● **QUESTIONS ON THE MATERIAL**
1: From the Croatia Rediviva entry below, list every genre it assigns to the work.
2: Write the next part of the Croatia Rediviva entry below, starting after its final sentence.

● **PAGE EXTRACT**
Croatia Rediviva | |
Author: | Pavao Ritter Vitezović |
Language: | Latin language |
Country: | Habsburg monarchy |
Genre: | Historiography, Onomastics, Political manifesto, Poetry |
Release Date: | 1700 |
Title Orig: | Croatia Rediviva; Regnante LeopoLDo Magno Cæsare |
Croatia Rediviva (translated as Revived Croatia, or Croatia Reborn) is a work by Pavao Ritter Vitezović published in 1700. Although the main intent of Vitezović was to prove that the borders of Croatia (back then part of the Habsburg monarchy) were originally considerably larger, it grew into a political program based on a separate pan-South Slavic identity, related to the rebirth of the Croatian national idea, called the Illyrian movement.[1] It is Vitezović's best known historiographical work, which had an immense influence on the later Illyrian movement.

● **RECORDED DATA**
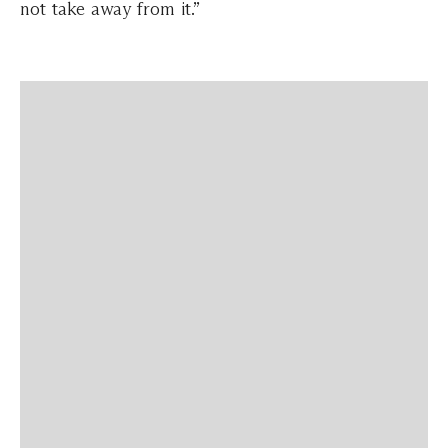
not take away from it.”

● **RESPONSES FOR EACH TASK**
1: Historiography, Onomastics, Political manifesto, Poetry

2:
Following the 1699 treaty of Karlowitz, a commission was set up led by Luigi Ferdinando Marsili meant to establish the borders between the Ottoman Empire and the territories of the Habsburg Monarchy. Pavao Ritter Vitezović became part of this commission in various roles to fulfill, which subsequently was the main cause and inspiration for writing this work.[2] Its precursor was a memorandum Vitezović presented to Marsili, as a protest to this treaty.[3] [4]
The work was published by Vitezović in Zagreb, and there are currently only three copies preserved. One originated from the inheritance of Marsili at Bologna,[5] others are kept in the Croatian State Archives.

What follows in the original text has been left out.